### AUFGABEN ZUR ÜBUNG
**a.** Schreiben Sie aus dem Gerichtsbeschluss den Abschnitt von „Zur Entscheidung über“ bis „Rechtsmittelverfahrens zur Last.“ wortgetreu ab.
**b.** Führen Sie alle Mitglieder des Richtersenats auf, die im Gerichtsbeschluss genannt werden, den Vorsitzenden eingeschlossen.

### ANGEZEIGTER TEXT
# # # #
OGH 15Os46/14z

OGH15Os46/14z27.5.2014

Der Oberste Gerichtshof hat am 27. Mai 2014 durch den Senatspräsidenten des Obersten Gerichtshofs Prof. Dr. Danek als Vorsitzenden, den Hofrat des Obersten Gerichtshofs Mag. Lendl und die Hofrätinnen des Obersten Gerichtshofs Dr. Bachner‑Foregger, Dr. Michel‑Kwapinski und Mag. Fürnkranz als weitere Richter in Gegenwart der Richteramtsanwärterin Mag. Pichler als Schriftführerin in der Strafsache gegen Walter S***** wegen des Verbrechens des gewerbsmäßigen schweren Betruges nach §§ 146, 147 Abs 2, 148 zweiter Fall StGB und weiterer strafbarer Handlungen über die Nichtigkeitsbeschwerde und die Berufung des Angeklagten sowie die Berufung der Staatsanwaltschaft gegen das Urteil des Landesgerichts für Strafsachen Wien als Schöffengericht vom 17. Oktober 2013, GZ 111 Hv 17/13b‑178, nach Anhörung der Generalprokuratur in nichtöffentlicher Sitzung den

Beschluss

gefasst:

 

Spruch:

Die Nichtigkeitsbeschwerde wird zurückgewiesen.

Zur Entscheidung über die Berufungen werden die Akten dem Oberlandesgericht Wien zugeleitet.

Dem Angeklagten fallen die Kosten des bisherigen Rechtsmittelverfahrens zur Last.

Text

Gründe:

Mit dem angefochtenen Urteil wurde Walter S***** des Verbrechens des gewerbsmäßigen schweren Betruges nach §§ 146, 147 Abs 2, 148 zweiter Fall StGB (I), des Vergehens des Vorenthaltens von Dienstnehmerbeiträgen zur Sozialversicherung nach § 153c Abs 1 und 2 StGB (II) und der Verbrechen der Erpressung nach §§ 15, 144 Abs 1 StGB schuldig erkannt.
# # # #
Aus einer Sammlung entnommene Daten

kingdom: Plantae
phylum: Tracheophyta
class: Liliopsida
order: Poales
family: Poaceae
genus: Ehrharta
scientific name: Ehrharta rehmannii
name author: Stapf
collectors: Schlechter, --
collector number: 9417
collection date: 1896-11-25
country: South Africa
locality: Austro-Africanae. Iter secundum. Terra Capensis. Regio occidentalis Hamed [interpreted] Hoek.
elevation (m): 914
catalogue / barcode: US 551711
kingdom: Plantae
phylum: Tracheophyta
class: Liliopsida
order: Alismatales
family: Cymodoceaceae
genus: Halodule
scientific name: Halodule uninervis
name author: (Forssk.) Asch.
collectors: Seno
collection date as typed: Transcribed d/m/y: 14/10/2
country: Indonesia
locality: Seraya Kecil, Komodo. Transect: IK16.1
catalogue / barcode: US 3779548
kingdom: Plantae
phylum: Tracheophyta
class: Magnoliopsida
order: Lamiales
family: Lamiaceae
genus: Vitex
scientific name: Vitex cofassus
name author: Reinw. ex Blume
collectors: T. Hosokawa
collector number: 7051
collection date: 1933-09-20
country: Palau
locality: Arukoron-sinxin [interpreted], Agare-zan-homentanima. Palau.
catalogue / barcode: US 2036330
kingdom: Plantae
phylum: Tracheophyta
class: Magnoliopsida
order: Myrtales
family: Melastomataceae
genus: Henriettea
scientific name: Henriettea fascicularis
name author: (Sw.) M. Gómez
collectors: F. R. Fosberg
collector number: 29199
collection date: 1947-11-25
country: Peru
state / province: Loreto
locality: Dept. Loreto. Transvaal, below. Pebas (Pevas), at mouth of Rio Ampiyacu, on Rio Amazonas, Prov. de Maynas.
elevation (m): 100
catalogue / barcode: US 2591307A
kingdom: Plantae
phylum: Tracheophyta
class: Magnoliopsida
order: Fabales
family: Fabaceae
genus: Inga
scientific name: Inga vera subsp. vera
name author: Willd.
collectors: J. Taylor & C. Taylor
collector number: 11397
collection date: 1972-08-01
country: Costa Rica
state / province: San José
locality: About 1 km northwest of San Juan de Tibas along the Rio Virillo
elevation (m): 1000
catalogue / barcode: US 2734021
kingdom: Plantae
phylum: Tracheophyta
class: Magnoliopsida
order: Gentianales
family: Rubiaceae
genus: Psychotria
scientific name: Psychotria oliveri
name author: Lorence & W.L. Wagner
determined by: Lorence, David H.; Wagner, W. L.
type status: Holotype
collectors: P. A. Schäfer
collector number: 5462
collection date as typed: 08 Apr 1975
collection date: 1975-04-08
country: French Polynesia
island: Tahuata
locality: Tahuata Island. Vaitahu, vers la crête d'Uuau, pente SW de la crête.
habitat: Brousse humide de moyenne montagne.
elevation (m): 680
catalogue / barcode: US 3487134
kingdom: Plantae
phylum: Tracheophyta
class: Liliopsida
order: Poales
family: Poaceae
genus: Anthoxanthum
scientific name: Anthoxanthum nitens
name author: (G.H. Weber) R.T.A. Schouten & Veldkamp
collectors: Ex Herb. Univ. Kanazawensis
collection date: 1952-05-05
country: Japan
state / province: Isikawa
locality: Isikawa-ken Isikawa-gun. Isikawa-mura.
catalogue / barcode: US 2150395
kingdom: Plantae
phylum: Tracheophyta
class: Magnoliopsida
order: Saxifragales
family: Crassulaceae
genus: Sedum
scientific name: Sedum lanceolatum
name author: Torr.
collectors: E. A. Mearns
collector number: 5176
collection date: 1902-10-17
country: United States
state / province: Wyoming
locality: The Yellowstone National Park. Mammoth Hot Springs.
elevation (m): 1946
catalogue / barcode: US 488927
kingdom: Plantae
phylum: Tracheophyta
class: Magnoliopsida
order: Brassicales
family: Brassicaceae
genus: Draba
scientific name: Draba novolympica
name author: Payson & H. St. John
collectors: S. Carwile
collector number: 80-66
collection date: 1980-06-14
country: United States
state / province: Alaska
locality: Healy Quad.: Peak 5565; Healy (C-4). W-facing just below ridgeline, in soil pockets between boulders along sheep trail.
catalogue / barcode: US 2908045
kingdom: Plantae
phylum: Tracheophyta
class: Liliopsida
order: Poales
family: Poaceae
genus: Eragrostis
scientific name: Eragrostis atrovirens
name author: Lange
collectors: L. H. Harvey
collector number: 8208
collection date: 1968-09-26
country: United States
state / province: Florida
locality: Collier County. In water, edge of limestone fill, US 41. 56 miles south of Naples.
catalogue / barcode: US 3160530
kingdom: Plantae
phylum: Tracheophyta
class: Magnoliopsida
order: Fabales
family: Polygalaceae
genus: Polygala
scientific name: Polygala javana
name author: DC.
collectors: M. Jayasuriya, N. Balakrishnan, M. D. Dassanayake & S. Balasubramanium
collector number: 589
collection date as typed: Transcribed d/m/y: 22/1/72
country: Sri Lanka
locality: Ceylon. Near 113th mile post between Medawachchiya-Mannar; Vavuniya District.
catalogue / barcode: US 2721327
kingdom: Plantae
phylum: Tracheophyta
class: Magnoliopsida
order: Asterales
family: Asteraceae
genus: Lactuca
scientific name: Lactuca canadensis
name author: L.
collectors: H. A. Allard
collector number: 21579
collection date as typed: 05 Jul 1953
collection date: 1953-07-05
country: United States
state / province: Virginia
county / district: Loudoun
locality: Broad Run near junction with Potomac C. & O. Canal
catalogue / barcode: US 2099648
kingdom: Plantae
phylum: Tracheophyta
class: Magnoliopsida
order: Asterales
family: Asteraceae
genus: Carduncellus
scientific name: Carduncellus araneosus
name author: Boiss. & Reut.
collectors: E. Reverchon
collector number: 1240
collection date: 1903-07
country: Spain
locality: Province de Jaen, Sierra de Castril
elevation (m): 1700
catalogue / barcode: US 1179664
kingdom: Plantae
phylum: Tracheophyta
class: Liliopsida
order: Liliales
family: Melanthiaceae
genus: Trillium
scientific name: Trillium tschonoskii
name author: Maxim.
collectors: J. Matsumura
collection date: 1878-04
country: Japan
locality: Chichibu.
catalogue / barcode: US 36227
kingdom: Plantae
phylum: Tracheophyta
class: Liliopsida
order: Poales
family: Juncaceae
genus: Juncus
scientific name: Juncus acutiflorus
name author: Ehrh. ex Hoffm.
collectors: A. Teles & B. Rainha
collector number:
# # # #
### ERGEBNISSE JE AUFGABE
**a.**
Zur Entscheidung über die Berufungen werden die Akten dem Oberlandesgericht Wien zugeleitet.

Dem Angeklagten fallen die Kosten des bisherigen Rechtsmittelverfahrens zur Last.

**b.** Prof. Dr. Danek (Vorsitzender), Mag. Lendl, Dr. Bachner-Foregger, Dr. Michel-Kwapinski, Mag. Fürnkranz